= ENTRIES SUPPLIED =
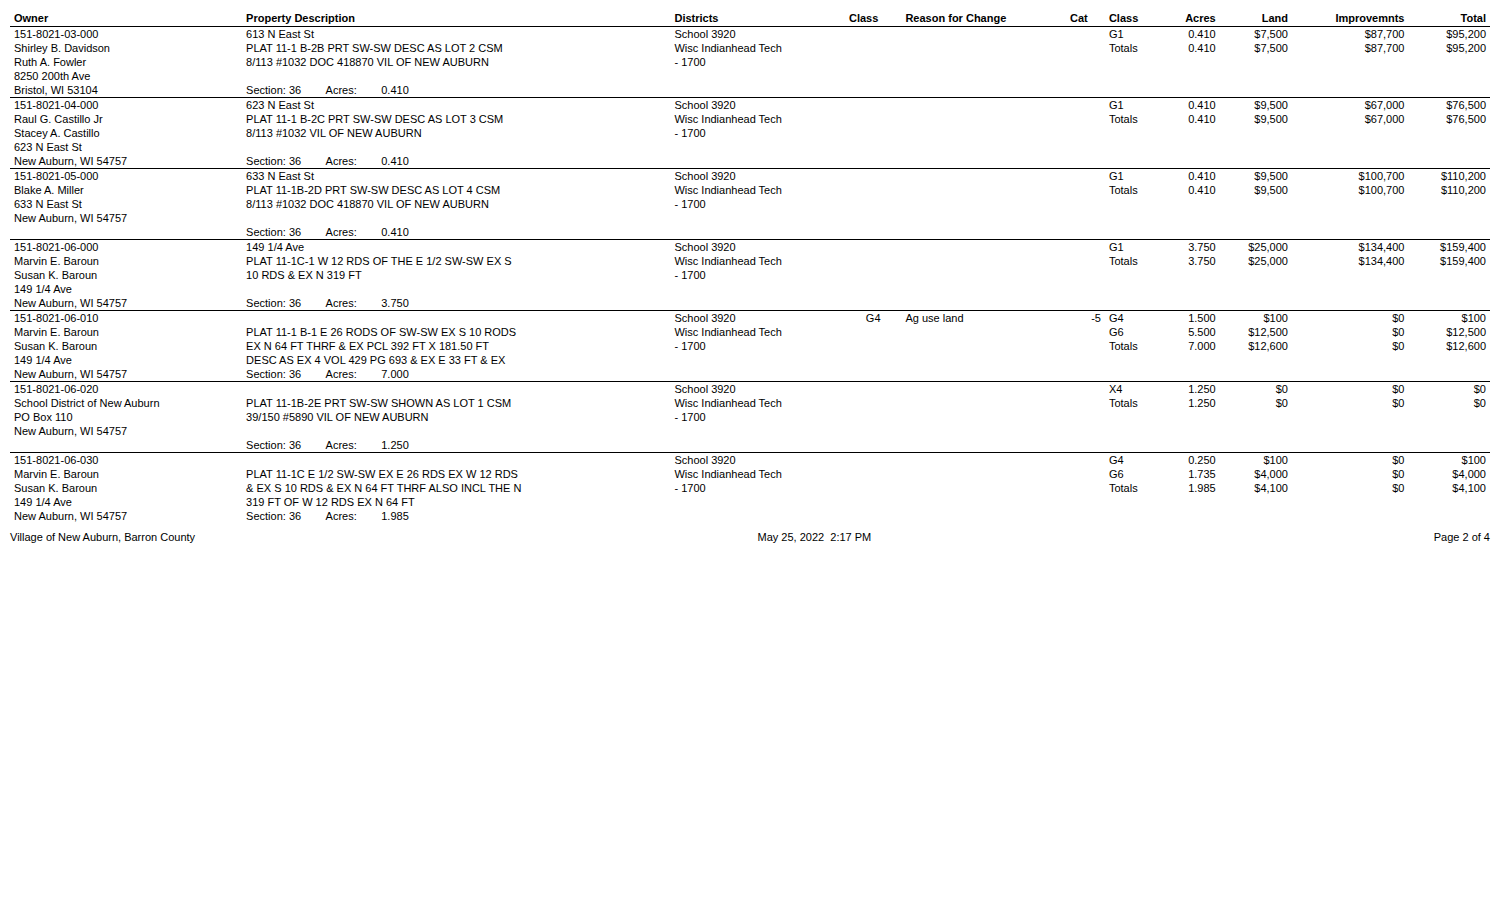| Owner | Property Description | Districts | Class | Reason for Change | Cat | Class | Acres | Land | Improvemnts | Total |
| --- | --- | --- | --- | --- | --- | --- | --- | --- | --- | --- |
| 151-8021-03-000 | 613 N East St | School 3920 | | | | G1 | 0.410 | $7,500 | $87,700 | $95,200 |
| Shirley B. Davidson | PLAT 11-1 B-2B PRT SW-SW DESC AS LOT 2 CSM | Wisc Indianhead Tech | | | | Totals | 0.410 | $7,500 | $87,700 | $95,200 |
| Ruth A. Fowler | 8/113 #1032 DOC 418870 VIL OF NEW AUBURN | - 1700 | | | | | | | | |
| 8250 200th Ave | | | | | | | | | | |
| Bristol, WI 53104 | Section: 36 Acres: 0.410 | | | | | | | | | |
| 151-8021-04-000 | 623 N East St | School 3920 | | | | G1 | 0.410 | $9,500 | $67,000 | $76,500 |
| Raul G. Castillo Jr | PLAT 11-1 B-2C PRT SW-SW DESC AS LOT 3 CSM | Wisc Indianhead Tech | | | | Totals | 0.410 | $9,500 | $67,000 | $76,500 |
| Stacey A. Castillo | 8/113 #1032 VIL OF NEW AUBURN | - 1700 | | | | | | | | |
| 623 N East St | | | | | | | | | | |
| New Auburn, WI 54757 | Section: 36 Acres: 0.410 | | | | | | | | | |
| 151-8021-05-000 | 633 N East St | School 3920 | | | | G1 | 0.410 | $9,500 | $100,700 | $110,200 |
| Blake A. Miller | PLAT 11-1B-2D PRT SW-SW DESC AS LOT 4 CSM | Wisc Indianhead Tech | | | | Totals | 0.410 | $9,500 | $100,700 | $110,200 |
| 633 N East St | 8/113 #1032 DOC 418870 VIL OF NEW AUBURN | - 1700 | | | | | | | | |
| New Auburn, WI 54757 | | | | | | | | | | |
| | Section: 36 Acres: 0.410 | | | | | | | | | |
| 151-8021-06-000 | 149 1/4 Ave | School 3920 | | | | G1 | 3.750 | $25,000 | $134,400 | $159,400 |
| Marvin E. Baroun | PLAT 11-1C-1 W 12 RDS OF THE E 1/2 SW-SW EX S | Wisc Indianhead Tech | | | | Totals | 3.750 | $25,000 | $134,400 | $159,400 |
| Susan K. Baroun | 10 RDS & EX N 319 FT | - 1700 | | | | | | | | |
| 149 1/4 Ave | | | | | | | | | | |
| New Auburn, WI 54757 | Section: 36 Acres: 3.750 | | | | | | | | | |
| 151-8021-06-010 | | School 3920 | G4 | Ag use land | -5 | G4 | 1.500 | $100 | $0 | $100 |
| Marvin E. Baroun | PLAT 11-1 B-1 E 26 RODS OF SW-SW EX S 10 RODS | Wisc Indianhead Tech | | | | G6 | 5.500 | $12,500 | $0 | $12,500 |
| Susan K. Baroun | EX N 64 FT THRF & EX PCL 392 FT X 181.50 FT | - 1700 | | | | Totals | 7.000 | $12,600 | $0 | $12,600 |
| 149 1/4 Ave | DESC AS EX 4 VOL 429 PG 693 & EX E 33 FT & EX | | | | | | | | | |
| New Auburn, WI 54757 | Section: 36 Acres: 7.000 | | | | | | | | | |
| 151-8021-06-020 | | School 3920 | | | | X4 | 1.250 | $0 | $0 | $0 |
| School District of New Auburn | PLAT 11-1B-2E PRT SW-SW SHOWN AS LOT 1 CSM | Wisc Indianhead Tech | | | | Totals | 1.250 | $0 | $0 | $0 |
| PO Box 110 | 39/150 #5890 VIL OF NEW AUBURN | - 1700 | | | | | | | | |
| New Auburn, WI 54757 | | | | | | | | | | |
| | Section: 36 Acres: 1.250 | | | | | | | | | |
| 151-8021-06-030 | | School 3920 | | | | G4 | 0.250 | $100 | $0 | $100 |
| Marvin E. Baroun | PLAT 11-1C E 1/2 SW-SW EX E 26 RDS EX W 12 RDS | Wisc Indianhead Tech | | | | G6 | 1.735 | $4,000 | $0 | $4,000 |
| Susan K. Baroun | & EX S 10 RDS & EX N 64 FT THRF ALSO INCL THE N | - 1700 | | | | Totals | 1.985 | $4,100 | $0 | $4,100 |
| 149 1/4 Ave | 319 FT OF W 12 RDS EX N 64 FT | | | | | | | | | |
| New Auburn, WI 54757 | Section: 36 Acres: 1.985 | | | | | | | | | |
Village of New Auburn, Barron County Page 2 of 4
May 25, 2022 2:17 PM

= WHAT YOU SHOULD DO =
Repeat the data verbatim through the "151-8021-03-000 | 613" line, no pictures.

= YOUR RESPONSE =
| Owner | Property Description | Districts | Class | Reason for Change | Cat | Class | Acres | Land | Improvemnts | Total |
| --- | --- | --- | --- | --- | --- | --- | --- | --- | --- | --- |
| 151-8021-03-000 | 613 N East St | School 3920 | | | | G1 | 0.410 | $7,500 | $87,700 | $95,200 |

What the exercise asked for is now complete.